As soon as the seeds germinate together, you can start planting. If for some reason it is still impossible to do this (meaning carrots, parsley, dill), that's okay, you just need to place the containers with seeds on the bottom shelf of the refrigerator right in a plastic bag (the package should have a small hole). If the seeds are prepared for sowing, and the latter is delayed for any reason, then the germinated seeds are stored in the refrigerator in a wet state in a plastic bag at a temperature of plus 1-4 ° C, preventing them from freezing and drying out. According to foreign scientists, such hardening of germinated seeds not only does not worsen their quality, but contributes to an increase in field germination.

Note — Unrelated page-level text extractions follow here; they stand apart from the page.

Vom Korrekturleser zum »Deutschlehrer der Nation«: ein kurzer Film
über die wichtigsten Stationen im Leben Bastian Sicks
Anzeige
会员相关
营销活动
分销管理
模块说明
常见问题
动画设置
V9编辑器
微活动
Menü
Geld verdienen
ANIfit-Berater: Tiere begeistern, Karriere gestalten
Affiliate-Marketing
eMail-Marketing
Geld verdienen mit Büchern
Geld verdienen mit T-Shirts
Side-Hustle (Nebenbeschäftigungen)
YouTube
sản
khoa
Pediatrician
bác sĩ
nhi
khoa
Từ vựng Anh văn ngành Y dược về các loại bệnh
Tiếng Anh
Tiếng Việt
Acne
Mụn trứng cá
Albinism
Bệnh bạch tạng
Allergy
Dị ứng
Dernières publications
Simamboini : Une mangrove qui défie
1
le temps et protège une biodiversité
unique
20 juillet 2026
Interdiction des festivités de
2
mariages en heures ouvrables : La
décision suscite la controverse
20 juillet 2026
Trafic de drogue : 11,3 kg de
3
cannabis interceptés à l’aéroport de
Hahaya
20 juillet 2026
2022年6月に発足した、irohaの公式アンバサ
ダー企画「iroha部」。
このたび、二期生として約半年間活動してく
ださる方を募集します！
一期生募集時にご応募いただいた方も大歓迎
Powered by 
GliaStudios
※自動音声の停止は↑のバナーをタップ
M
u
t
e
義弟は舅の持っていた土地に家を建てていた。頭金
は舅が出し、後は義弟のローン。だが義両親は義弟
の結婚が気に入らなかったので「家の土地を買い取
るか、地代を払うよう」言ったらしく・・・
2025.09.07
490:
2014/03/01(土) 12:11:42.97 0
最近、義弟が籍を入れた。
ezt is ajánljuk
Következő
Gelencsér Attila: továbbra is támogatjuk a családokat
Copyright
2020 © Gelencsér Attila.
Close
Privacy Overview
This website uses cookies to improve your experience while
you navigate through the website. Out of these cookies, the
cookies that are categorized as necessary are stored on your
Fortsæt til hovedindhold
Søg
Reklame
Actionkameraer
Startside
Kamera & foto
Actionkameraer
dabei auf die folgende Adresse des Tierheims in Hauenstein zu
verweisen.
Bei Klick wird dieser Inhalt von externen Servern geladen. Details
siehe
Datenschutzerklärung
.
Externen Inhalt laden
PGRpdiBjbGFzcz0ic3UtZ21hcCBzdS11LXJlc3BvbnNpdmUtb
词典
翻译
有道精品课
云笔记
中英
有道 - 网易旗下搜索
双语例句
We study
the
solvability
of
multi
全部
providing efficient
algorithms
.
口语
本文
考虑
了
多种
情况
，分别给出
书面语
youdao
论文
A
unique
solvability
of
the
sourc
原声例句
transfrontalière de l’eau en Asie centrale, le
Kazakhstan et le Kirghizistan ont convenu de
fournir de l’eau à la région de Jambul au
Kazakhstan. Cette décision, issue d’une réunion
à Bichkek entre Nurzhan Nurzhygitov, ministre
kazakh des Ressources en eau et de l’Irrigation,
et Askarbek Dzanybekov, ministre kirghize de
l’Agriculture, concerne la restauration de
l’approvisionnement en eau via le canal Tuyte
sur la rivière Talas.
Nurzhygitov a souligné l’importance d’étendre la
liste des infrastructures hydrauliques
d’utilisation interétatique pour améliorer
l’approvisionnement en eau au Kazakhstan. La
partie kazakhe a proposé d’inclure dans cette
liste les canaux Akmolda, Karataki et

As a rule, germination is carried out until the rootlets of 0.5 cm in length appear in the bulk of the germinated seeds. Single seeds can have roots up to 1.5 cm long.
There is another way of germinating seeds - in aerated water. It is simple and convenient. The seeds are placed in water through which air is passed using an aquarium microcompressor during the entire germination period. The seeds should be well mixed with a stream of air. Preliminary soaking of seeds can be omitted, but water is replaced 10-12 hours after the start of aeration. In aerated water, seed germination is more amicable.
Which seeds should not be soaked and germinated?
Never soak pelleted (granular) seeds, that is, those covered with special artificial casings. In addition, it is not recommended to soak and germinate seeds covered with thin colored shells. In both cases, when such seeds are soaked or germinated, the shell is partially or completely destroyed and all the useful properties of its application are lost.
But due to the fact that a significant part of the seeds I buy is produced only in Holland, and there you practically cannot find seeds without a shell, you have to compromise and still soak or germinate the seeds of a number of crops. The reason is that we have a very short growing season, and it is completely unreasonable to waste a lot of time to get seedlings in the Urals. Therefore, despite the presence of a protective shell, I always soak beet seeds, for example, and germinate carrot and onion seeds. But I definitely soak and germinate them in sawdust. Therefore, it is not required to wash the seeds, and therefore the colored shell is practically not destroyed. I don’t buy granulated seeds of such crops.